My husband had no intention of supporting Malvica or me financially. My father was fighting my case. In the midst of every uncertainty, it had started to become more and more clear that my life was for something bigger.
In 2004, with all situations at its peak and being in a high-flung job, both Malvica and I moved to the Art of Living ashram. I had to do this to strengthen and reaffirm our true security that lay beyond the material. In the world’s eye, it was an irrational decision.
Just one thought magnetically reigned – “Let my life breathe my Master’s Vision.”
Unflinching focus, determined, directed and sincere efforts: life zeroed in on these. I had plunged myself totally into an unknown zone. Each day presented itself with surprises. The only certainty was uncertainty.

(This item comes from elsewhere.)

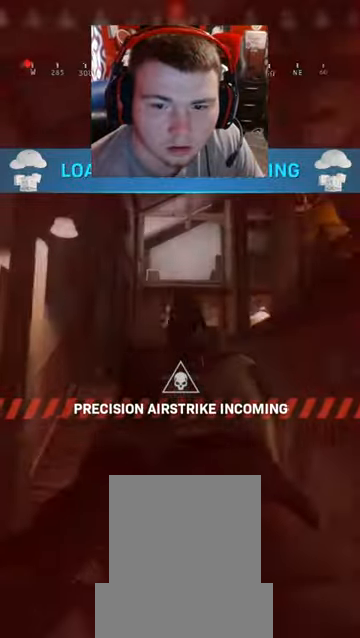
{"buttons": ["A", "L2", "R2"], "left_stick": "right", "right_stick": "center", "events": [[33, "A", "down"], [33, "right_stick", "down-left"], [100, "R2", "up"], [100, "right_stick", "center"], [166, "R2", "down"], [200, "A", "up"], [233, "right_stick", "down"], [266, "R2", "up"], [300, "A", "down"], [333, "R2", "down"], [333, "right_stick", "center"], [400, "R2", "up"], [433, "A", "up"], [466, "R2", "down"], [500, "A", "down"]]}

I would hand a ten-rupee note each day to the helper at school to buy my daughter some odd little snack. When the entire ashram slept, I would find a spare computer for myself and write project proposals each time in a different office space. Scattered amidst all odds, we were finally home - ashram made us feel like we were home.
At 6.5 years, Malvica was firmly entrusted to fetch drinking water from the common taps each night. I would ensure she found her way alone fearlessly. Genetically, I guessed, she had my musical genes. She was religiously attached to a music teacher.
From the age of seven, she was already traveling alone on flights. The discipline at home was being observed by her. It was not thrust upon. And underneath the discipline was rationality, communication, and love.
It is not uncommon that parents engage their children with some hobby class or the other. I, too, chose the common path. And aspired to see my daughter someday as an officer in any of the defense services. After her 12th standard exams, as she was preparing to step out for the first time, away from home to study at Lady Shriram College, Delhi University, I handed her a thick guidebook on ‘Defense Services’ and expressed that through her forthcoming three years, she simultaneously prepare for her defense services and apply for the same after the completion of her graduation. And she replied gently that her only condition to go to Delhi would be that each month, she visits Bengaluru not to miss her sitar classes with her teacher. This signal was enough for me to understand that her passion lay elsewhere.
Seventeen years of astute chiseling, her dream is a dream I now cherish! Her choice is my choice. My effort was never for her to clone me on the outside. Yet knowledge attracts its followers. She is a regular practitioner of meditation with her faith deeply embedded in her practices and Gurudev’s teachings.
She has managed to find a beautiful balance in her life, following her aspirations as a classical sitar player and also forming a worthy bond with her father.
The trusteeship of a mother has now ended!
Dr. Richa Chopra is a child developmental psychologist and an International Art of Living faculty, she is currently Founder and Officiating Head of Department of Behavioral and Contemplative Sciences at Sri Sri University, Cuttack, India.